■ PROBLEMS TO WORK ON ■
[1] Could you set down, word for word, the part of the passage on Jacob wrestling with God that begins at the words "God could have" and stops after "and death struggles."?
[2] Can you sum up the passage on Jacob wrestling with God in two sentences?
-- START SOURCE EXCERPT --
So what are we to make of this three, four thousand years on?  

Let me suggest three things:

 

1.    Like Jacob, We have to Wrestle with God

 

There is a dangerous heresy
which treats the Christian life as a casual walk in the park,
with no stress, no strain.

·        It is just a matter of popping along to the chapel
when you feel like it

·        If you’ve got a question, just dip into the Scriptures
and the answer will pop out as easy as that

·        If you’ve got a problem, just say a quick prayer to God
and he will put everything right at the drop of a hat…..

 

But of course the Christian life isn’t like that.

Even Jesus himself struggled with temptation
in the wilderness and in Gethsemane.

If you want to know God,
you need to be prepared to wrestle –

 

·        To wrestle in prayer – 
Prayer isn’t like phoning through a shopping list –
its about identifying with the heartache of life
and holding it up in God’s presence –
an agony of loving effort …

 

·        To wrestle with doubt and uncertainty –
what does God want me to do, and can I be sure??   
“All you need is love”
in the words of the Lennon lyrics sold this week –
but exactly what does love demand in difficult situations? 
It is not always clear

 

·        To wrestle with temptation –
even when I know what God wants of me,
have I the bottle, the faith and determination
to see it through?

 

All this isn’t a stroll it’s a struggle –

with ourselves,

with God,

with our failings, our hopes, our fears…..

At the end of the wrestling match,
significantly Jacob does not stroll away –
he limps away injured - 
for when we meet with God
we should expect that he will challenge us

and that more than likely
he will put our carefully and selfishly ordered lives out of joint.

 

2.   Like Jacob, we can find a blessing
in the midst of the conflict

 

Again this week our TV screens
have been full of terrorism and the fight against terrorism.    
As a world we are yet again going through a dark night of conflict –
for some of us here in this Church
the terrorist carnage of recent weeks has struck very personally –
as we mourn the loss of loved ones in the bomb blasts -
for all of us we recognize that life can suddenly turn very dark.

 

And here in this old story, God sees Jacob,
a flawed and frightened man sweating in the dark.  
God could just watch him, whilst he, God,
sat safe and secure on his heavenly throne –

 

God could have just looked on at planet earth
as we might look at the newly discovered planet beyond Pluto –
spinning dark and cold in the hopeless depths of infinite space.

 

But no – God comes down to earth to the River Jabbok
to struggle and risk himself
in order to be alongside Jacob in the battle of life.

 

This is the same God who was to come down to a cross
to be alongside us in our deepest darkest life and death struggles.

 

For the darker the night, the closer our God.

As the Psalmist says:

 

7Where can I flee from your presence?    
8 If I go up to the heavens, you are there;
if I make my bed in hell, you are there.
9 If I rise on the wings of the dawn,
if I settle on the far side of the sea,
10 even there your hand will guide me,
your right hand will hold me fast.
-- END SOURCE EXCERPT --
-- START RECORDS SUPPLIED --
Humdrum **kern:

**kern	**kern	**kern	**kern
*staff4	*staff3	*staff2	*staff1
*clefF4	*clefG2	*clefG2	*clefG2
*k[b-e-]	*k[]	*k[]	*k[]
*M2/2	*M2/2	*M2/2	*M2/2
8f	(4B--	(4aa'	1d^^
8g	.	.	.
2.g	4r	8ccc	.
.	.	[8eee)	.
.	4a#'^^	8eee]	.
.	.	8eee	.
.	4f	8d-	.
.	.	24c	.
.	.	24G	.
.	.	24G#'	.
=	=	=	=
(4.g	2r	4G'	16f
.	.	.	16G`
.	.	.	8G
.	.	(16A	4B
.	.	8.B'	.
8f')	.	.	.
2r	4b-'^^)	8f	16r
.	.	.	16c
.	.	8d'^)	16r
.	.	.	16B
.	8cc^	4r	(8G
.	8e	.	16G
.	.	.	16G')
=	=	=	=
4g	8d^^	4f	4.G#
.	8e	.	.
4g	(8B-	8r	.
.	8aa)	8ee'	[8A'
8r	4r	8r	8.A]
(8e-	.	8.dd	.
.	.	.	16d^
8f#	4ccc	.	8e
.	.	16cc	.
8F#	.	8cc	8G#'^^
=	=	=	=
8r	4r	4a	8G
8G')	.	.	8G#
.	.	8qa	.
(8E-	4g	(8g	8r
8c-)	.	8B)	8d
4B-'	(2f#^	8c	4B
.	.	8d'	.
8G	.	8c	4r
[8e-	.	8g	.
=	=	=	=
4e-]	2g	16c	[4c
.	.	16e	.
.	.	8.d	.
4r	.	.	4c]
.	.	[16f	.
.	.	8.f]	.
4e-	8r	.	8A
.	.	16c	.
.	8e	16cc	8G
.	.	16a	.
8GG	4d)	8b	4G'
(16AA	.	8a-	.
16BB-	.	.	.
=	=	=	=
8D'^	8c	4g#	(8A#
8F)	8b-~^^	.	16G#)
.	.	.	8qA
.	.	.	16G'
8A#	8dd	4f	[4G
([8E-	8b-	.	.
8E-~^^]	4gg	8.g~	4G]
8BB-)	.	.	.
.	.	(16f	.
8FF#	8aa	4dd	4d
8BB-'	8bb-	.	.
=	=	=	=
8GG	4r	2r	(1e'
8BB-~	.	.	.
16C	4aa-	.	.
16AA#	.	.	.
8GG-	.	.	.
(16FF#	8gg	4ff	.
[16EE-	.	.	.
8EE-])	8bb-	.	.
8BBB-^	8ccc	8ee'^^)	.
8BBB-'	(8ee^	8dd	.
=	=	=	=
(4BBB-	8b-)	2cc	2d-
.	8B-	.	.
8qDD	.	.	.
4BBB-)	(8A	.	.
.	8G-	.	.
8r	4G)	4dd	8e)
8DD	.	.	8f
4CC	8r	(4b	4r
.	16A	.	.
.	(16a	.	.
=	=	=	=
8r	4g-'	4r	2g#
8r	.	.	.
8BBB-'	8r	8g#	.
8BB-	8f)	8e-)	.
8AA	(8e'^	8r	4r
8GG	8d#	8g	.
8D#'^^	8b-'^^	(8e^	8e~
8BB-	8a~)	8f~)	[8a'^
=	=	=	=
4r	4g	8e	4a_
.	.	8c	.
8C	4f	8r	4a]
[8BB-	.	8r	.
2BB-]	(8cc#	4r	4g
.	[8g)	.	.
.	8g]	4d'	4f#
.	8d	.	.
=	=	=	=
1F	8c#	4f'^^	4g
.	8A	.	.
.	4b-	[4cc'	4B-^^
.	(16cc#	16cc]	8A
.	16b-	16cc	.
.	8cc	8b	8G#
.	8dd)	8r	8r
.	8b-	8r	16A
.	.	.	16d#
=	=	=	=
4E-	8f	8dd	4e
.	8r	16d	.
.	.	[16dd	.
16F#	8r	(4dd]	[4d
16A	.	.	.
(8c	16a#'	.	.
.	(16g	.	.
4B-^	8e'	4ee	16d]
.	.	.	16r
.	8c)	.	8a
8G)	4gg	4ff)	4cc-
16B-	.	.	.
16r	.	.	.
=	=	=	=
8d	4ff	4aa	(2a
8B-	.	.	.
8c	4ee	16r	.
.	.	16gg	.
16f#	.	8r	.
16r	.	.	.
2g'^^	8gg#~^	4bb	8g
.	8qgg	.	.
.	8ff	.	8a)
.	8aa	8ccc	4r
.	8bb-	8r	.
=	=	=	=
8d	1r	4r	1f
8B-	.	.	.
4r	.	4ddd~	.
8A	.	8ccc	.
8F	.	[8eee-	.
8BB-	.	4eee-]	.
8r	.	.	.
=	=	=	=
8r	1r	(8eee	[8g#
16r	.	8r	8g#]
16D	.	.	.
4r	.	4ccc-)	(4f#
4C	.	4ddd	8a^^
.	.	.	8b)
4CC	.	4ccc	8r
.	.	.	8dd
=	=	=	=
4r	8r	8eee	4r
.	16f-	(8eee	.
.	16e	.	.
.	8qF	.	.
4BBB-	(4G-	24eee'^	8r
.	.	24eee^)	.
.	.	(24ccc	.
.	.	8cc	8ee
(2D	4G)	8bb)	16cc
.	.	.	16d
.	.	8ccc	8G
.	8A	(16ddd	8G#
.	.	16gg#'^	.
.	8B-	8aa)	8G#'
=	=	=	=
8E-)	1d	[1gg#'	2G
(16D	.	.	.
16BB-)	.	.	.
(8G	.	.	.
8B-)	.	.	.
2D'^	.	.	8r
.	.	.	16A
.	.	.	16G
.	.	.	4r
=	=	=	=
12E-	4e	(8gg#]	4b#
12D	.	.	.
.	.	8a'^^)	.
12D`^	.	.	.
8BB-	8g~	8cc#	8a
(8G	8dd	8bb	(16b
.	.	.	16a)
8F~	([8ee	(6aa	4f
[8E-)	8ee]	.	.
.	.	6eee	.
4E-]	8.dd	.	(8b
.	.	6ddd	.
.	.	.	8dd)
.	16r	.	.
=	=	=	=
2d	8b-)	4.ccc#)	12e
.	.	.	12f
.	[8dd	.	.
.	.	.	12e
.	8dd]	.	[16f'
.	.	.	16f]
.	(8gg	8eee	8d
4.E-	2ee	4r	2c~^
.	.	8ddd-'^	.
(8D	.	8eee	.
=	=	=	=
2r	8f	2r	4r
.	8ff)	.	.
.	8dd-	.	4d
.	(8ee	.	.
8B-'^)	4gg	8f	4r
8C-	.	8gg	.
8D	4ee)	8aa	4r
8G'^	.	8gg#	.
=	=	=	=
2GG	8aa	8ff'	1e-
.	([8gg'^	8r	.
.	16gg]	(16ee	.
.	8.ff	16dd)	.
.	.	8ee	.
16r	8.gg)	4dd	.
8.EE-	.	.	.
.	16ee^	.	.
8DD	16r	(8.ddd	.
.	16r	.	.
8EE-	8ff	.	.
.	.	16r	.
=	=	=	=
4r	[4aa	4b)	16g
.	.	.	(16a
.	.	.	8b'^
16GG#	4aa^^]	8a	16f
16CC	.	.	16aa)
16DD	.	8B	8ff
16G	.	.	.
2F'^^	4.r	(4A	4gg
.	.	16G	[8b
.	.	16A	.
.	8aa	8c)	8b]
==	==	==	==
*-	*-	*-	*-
-- END RECORDS SUPPLIED --
■ SOLUTIONS FOR EACH TASK ■
[1]
God could have just looked on at planet earth
as we might look at the newly discovered planet beyond Pluto –
spinning dark and cold in the hopeless depths of infinite space.

 

But no – God comes down to earth to the River Jabbok
to struggle and risk himself
in order to be alongside Jacob in the battle of life.

 

This is the same God who was to come down to a cross
to be alongside us in our deepest darkest life and death struggles.

[2] The Christian life is not a casual walk in the park but a struggle, and like Jacob we have to wrestle with God in prayer, with doubt and uncertainty, and with temptation, expecting that he will challenge us. Like Jacob, we can also find a blessing in the midst of conflict, because God comes down to be alongside us in our deepest, darkest struggles, so that the darker the night, the closer our God.